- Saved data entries
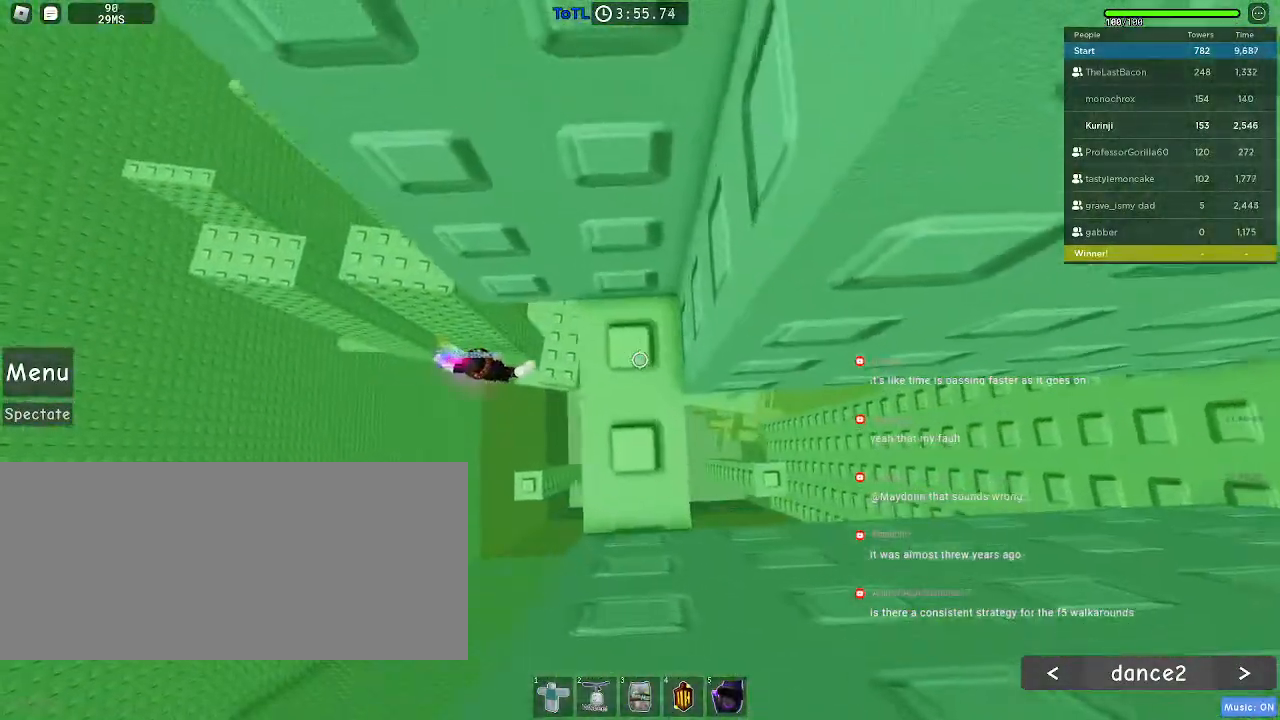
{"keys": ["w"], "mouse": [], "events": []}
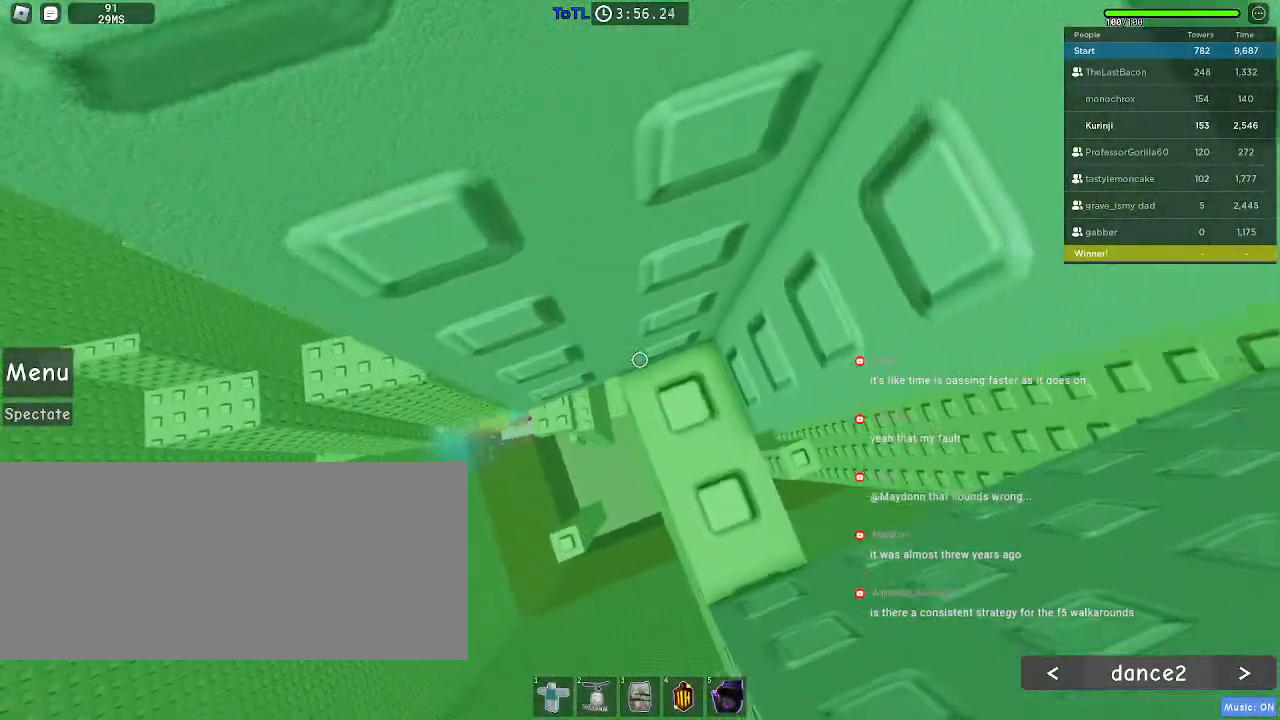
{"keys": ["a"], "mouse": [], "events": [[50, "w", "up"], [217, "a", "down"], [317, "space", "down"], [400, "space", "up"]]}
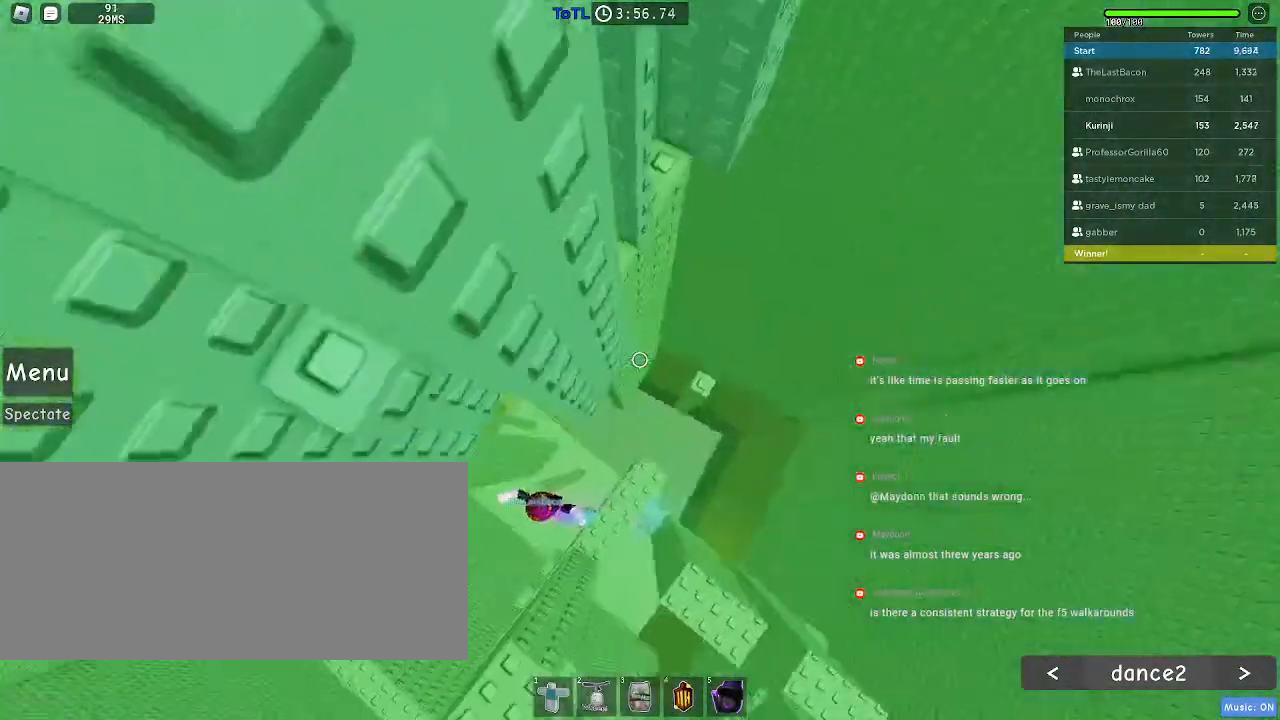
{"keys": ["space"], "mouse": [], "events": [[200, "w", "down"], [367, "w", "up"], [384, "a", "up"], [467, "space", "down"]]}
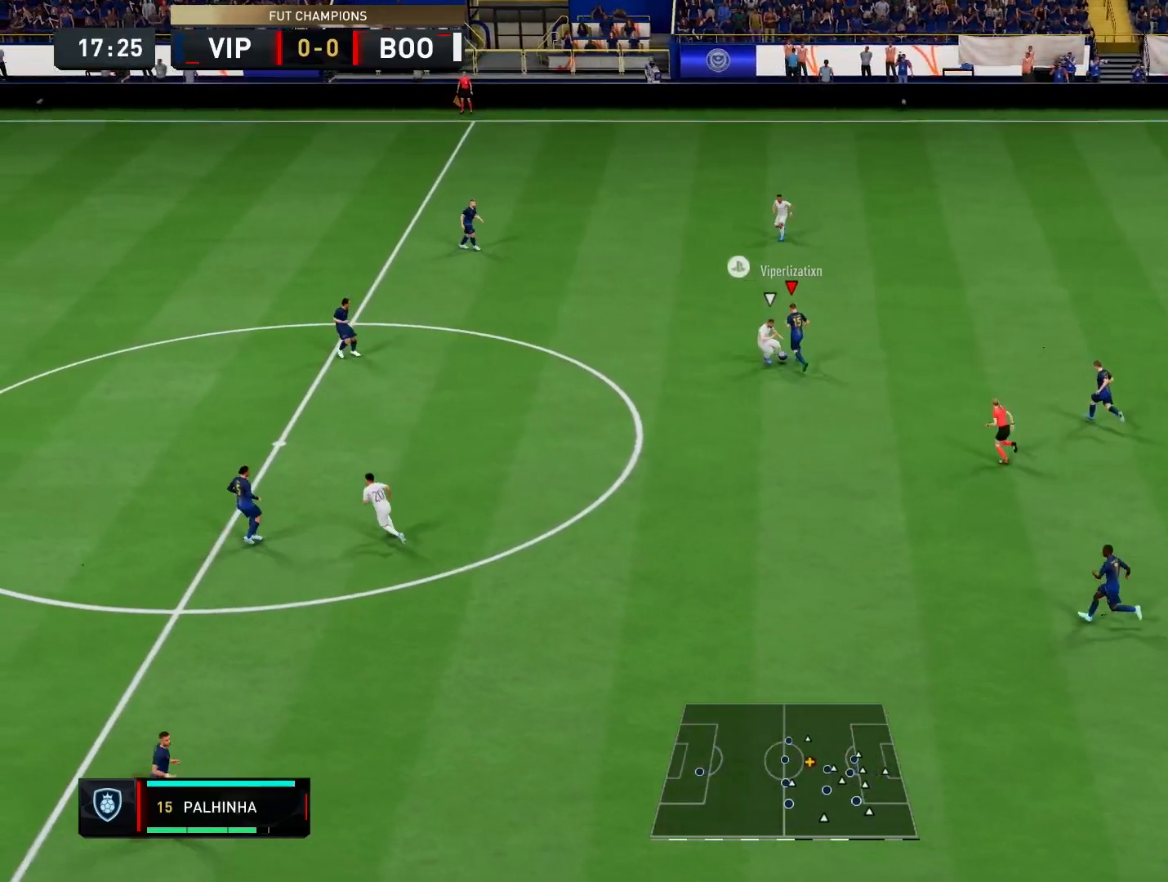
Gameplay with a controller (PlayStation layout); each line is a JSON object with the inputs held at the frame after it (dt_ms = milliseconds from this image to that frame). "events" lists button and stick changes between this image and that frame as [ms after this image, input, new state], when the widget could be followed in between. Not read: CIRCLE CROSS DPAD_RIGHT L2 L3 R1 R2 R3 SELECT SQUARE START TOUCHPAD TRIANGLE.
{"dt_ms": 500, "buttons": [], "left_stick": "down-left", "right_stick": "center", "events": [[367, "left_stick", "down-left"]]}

- Problem requirements
Scan the records above and report every line with the string "down".

- Finished task
{"keys": ["a"], "mouse": [], "events": [[50, "w", "up"], [217, "a", "down"], [317, "space", "down"], [400, "space", "up"]]}
{"keys": ["space"], "mouse": [], "events": [[200, "w", "down"], [367, "w", "up"], [384, "a", "up"], [467, "space", "down"]]}
{"dt_ms": 500, "buttons": [], "left_stick": "down-left", "right_stick": "center", "events": [[367, "left_stick", "down-left"]]}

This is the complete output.